The Finnish cellphone maker also announced personnel changes and said it has agreed to sell its luxury phone brand, Vertu.
The measures, aimed at additional cost savings of €1.6 billion (US$2 billion) by the end of next year, will shut down research and development facilities in Ulm, Germany and Burnaby, B.C., among others
"I am afraid that we cannot share any additional details on employee headcount by location at this time," a Nokia official said in an email response to a request for additional information on the Burnaby shutdown.
Nokia did say it will close its main Finnish manufacturing plant in Salo, with 850 layoffs, although a research and development centre there will remain.
"These planned reductions are a difficult consequence of the intended actions we believe we must take to ensure Nokia's long-term competitive strength," CEO Stephen Elop said.
"We are increasing our focus on the products and services that our consumers value most while continuing to invest in the innovation that has always defined Nokia."
He said more than a third of the global job cuts, to be completed by the end of 2013, will be in Finland, but pledged to keep the company's corporate headquarters in Espoo, near the capital, Helsinki.
Nokia Corp. updated its outlook, saying that heavy competition would continue to hit its smartphone sector, but to a "somewhat greater extent than previously expected" and that the downturn would continue in the third quarter.
At midday Thursday, the stock was 45 cents, or some 16 per cent, at US$2.33 on the New York Stock Exchange.
The loss-making company has been struggling against fierce competition from Apple Inc.'s iPhone and other makers using Google Inc.'s popular Android software, including Samsung Electronics Co. and HTC of Taiwan. It is also being squeezed in the low-end by Asian manufacturers making cheaper phones, such as China's ZTE.
Markets had been expecting Nokia to signal some improvement in its earnings expectations for this year after it joined forces with Microsoft Corp. in 2011, launching several Windows Phone 7 models, including its Lumia range. But its outlook bodes ill for the company that had been the No. 1 cellphone maker for 14 years.
The Espoo-based company said that although it plans "significant" cuts in operating expenses, it will continue to focus on smartphones as well as cheaper feature phones and intends to expand location-based services.
Nokia also announced that private equity group EQT VI had agreed to acquire Vertu, its global luxury phone brand, but that the Finnish company would keep a 10 per cent minority shareholding. No financial terms were announced.

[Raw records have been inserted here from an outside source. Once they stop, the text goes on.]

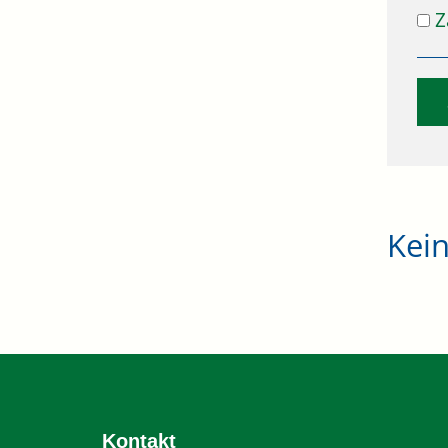
Z
Kei
Kontakt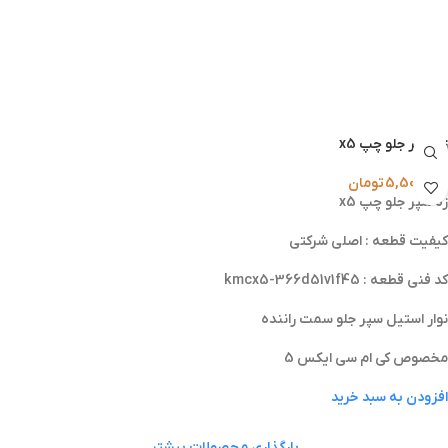
زه سپر جلو چپ x5
5,500,000
تومان
زه سپر جلو چپ x5
کیفیت قطعه : اصلی شرکتی
کد فنی قطعه : kmcx5-366d51v1f45
نوار استیل سپر جلو سمت راننده
مخصوص کی ام سی ایکس 5
افزودن به سبد خرید
بارگذاری محصولات بیشتر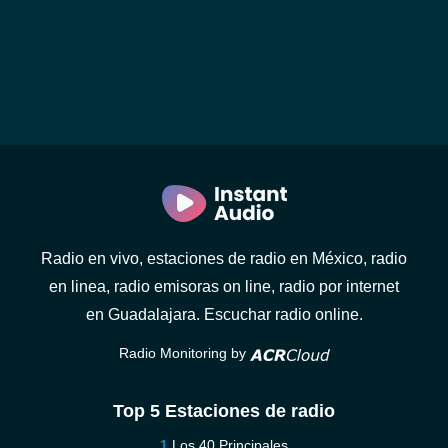
Radio en vivo, estaciones de radio en México, radio
en linea, radio emisoras on line, radio por internet
en Guadalajara. Escuchar radio online.
Radio Monitoring by
Top 5 Estaciones de radio
Los 40 Principales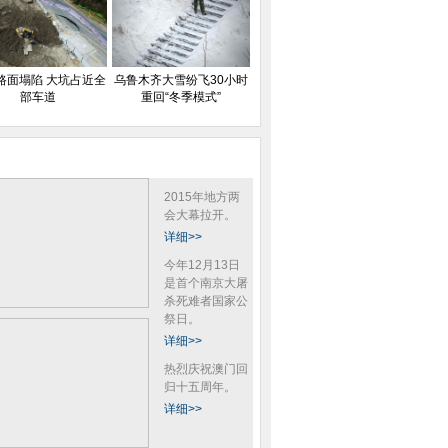
路面塌陷 大坑占近全
乌鲁木齐大雪纷飞30小时
部车道
重回“冬季模式”
2015年地方两
会大幕拉开。
详细>>
今年12月13日
是首个南京大屠
杀死难者国家公
祭日。
详细>>
热烈庆祝澳门回
归十五周年。
详细>>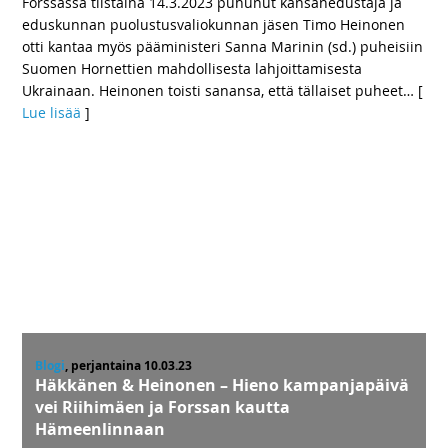
Forssassa tiistaina 14.3.2023 puhunut kansanedustaja ja
eduskunnan puolustusvaliokunnan jäsen Timo Heinonen
otti kantaa myös pääministeri Sanna Marinin (sd.) puheisiin
Suomen Hornettien mahdollisesta lahjoittamisesta
Ukrainaan. Heinonen toisti sanansa, että tällaiset puheet
… [
Lue lisää
]
Blogi
, perjantaina 10.03.23
Häkkänen & Heinonen – Hieno kampanjapäivä
vei Riihimäen ja Forssan kautta
Hämeenlinnaan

The company said it would also conduct an overhaul of its management team, with two long-time members of its top leadership - Mary McDowell, the head of the struggling mobile phones unit and Niklas Savander, head of the markets sector — leaving the company at the end of June. Chief marketing officer and brand manager Jerri DeWard, who joined Nokia in January 2011 will also step down.
Chris Weber, the current head of Nokia's U.S. operations, will take over sales and marketing on July 1.
In April, Nokia announced one of its worst quarterly results ever, blaming tough competition for a €929-million net loss in the first quarter as sales plunged, especially in the smartphone market. Last year, it was still the world's top cellphone maker with annual unit sales of some 419 million devices, but in the last quarter of the year it posted a net loss of €1.07 billion, a marked reverse from the €745-million profit a year earlier.
Boston-based Strategy Analytics said Nokia had significantly lost market share in the first quarter to Samsung, which pushed it out as the world's largest seller of cellphones by volume, grabbing a 25 per cent global market share against Nokia's 22 per cent.
It has fared even worse in the smartphone sector against Samsung and Apple by falling to third place in the first quarter of the year with sales of 12 million units against Samsung's 44.5 million and Apple's 35 million.
"Nokia is significantly increasing its cost reduction target for devices and services in support of the streamlined strategy announced today," said CFO Timo Ihamuotila. "With these planned actions, we believe our devices (and) services business has a clear path to profitability. Nokia intends to maintain its strong financial position while proceeding aggressively with actions aimed at creating shareholder value."
Last year, Nokia announced more than 10,000 layoffs, aimed at cutting operating expenses by €1 billion ($1.31 billion) by 2013. Thursday's savings aims come on top of those.